- _Action item_: Find the line with "1344 511 5153" and the line with "278 82 3.34" in the entries below; output exactly those two lines, every line between them, and no others.

- _Task inputs_:
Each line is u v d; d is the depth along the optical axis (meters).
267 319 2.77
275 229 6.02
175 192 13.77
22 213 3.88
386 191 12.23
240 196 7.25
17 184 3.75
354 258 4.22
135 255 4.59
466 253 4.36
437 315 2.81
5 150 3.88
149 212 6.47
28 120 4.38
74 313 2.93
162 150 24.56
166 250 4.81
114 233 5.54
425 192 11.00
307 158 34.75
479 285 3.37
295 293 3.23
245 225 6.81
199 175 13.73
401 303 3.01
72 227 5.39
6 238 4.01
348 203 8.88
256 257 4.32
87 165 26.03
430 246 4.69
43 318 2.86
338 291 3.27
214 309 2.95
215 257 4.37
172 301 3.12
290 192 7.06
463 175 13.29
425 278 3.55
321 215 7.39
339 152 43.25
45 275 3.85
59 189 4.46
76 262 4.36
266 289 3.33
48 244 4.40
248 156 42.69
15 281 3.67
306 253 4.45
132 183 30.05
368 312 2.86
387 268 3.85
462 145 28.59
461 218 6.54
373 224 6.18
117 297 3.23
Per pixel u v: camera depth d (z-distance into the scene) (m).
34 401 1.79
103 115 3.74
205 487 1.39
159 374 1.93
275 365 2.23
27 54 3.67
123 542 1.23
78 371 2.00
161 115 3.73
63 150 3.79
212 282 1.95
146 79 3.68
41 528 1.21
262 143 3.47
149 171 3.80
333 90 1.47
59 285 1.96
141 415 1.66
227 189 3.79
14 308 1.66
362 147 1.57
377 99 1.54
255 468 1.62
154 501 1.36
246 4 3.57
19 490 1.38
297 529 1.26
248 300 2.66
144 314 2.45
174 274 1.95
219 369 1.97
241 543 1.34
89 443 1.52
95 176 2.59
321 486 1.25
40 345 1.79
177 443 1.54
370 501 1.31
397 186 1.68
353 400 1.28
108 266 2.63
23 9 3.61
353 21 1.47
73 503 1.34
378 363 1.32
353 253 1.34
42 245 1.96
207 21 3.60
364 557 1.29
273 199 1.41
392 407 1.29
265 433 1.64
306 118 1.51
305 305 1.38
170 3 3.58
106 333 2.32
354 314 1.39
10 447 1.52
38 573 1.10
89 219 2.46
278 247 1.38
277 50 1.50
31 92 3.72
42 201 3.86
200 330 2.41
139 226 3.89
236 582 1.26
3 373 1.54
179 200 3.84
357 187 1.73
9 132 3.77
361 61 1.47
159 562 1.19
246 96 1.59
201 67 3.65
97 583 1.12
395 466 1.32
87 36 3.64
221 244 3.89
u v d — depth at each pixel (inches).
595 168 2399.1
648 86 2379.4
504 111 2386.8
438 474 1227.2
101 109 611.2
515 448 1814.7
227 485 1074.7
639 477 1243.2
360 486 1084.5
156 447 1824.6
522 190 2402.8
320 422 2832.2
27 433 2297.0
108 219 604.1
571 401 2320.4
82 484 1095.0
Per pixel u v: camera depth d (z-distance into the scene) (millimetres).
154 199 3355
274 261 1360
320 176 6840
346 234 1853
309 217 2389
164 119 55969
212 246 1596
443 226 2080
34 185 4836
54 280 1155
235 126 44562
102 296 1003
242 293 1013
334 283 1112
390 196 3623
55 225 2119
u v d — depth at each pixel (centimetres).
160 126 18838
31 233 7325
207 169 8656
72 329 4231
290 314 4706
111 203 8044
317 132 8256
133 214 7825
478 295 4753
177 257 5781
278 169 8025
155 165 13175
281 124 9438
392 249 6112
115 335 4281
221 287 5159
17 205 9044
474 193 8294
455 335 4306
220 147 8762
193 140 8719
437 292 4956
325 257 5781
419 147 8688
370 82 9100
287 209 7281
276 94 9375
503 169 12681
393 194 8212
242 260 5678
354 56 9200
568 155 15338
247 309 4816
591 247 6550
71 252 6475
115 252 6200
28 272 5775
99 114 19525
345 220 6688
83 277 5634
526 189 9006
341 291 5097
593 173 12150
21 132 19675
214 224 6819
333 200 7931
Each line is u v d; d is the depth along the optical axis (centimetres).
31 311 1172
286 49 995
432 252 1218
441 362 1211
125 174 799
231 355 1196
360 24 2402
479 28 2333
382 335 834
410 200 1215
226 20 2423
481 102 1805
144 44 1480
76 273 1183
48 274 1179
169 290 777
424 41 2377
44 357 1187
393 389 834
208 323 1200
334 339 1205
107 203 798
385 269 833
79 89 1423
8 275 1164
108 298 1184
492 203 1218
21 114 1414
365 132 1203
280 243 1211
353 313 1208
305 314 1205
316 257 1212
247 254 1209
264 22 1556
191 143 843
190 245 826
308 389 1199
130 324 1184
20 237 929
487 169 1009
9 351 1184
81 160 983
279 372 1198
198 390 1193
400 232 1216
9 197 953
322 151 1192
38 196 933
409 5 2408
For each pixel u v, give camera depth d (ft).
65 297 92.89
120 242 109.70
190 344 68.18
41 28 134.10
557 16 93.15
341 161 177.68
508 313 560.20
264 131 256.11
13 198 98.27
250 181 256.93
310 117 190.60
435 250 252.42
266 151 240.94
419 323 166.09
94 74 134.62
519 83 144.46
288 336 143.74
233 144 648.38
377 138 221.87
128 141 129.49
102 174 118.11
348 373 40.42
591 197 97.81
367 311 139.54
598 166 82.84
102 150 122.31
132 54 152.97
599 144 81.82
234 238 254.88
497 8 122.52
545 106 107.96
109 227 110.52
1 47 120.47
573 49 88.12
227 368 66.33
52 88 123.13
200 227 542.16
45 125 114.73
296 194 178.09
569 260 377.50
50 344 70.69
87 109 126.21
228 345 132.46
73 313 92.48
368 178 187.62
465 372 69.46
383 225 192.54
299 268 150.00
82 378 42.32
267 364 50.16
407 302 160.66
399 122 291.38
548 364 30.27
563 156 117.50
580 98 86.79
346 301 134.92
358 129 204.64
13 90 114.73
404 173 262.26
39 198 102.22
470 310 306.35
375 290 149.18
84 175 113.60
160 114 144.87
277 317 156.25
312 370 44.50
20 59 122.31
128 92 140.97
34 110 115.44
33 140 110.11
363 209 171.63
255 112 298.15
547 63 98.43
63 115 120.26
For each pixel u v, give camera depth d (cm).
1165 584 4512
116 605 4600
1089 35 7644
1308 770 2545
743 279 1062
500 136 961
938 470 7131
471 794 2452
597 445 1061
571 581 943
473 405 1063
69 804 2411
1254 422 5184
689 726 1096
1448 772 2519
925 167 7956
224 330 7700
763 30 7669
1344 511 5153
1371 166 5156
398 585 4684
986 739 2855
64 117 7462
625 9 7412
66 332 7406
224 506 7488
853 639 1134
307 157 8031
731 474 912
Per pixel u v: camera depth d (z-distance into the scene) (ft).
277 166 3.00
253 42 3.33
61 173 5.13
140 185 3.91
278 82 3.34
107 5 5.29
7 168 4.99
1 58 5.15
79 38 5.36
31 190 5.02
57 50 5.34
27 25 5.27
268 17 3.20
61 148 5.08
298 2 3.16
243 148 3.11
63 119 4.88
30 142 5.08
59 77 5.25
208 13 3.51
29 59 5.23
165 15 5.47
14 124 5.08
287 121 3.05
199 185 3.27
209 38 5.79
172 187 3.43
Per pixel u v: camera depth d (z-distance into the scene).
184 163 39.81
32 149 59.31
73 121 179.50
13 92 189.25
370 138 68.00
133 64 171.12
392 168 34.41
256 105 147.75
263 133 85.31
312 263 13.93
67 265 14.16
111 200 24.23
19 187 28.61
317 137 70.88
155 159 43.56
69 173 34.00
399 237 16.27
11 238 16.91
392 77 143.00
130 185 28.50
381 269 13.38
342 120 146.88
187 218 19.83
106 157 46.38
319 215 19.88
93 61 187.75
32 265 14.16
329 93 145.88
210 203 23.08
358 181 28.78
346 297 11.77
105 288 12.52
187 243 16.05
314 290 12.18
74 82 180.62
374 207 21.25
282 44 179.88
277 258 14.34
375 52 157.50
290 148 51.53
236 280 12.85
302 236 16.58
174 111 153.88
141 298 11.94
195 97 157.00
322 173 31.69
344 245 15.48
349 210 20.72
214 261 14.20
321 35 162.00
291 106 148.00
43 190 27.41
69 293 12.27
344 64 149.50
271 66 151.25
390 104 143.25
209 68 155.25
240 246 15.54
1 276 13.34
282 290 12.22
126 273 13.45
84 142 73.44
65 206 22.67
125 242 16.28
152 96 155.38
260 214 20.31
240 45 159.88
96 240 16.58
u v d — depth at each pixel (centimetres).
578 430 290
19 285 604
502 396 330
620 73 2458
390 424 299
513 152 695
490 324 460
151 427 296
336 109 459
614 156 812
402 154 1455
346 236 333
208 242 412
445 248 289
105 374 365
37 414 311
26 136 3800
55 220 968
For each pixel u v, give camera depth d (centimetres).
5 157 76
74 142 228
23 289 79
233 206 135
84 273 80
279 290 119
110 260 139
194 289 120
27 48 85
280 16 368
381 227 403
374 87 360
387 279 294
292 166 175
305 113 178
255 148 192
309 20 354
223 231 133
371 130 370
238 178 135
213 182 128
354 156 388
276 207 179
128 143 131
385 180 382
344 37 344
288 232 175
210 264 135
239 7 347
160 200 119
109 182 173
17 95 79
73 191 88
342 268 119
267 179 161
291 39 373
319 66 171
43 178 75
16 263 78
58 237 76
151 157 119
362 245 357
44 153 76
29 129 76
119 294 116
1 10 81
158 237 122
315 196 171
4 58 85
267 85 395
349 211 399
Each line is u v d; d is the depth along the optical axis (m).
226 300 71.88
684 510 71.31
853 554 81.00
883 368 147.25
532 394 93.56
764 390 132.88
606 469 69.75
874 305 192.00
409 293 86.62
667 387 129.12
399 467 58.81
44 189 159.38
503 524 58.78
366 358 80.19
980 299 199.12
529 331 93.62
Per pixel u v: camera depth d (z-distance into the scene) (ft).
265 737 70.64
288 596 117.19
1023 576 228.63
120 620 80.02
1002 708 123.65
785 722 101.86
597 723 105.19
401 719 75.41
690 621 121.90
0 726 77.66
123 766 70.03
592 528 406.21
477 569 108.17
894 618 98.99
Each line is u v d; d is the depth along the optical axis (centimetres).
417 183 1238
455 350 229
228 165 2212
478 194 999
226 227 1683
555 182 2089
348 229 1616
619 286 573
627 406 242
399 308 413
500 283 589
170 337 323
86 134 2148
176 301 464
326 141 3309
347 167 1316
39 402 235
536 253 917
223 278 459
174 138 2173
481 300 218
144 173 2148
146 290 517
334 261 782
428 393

- _Exercise result_:
1344 511 5153
1371 166 5156
398 585 4684
986 739 2855
64 117 7462
625 9 7412
66 332 7406
224 506 7488
853 639 1134
307 157 8031
731 474 912
Per pixel u v: camera depth d (z-distance into the scene) (ft).
277 166 3.00
253 42 3.33
61 173 5.13
140 185 3.91
278 82 3.34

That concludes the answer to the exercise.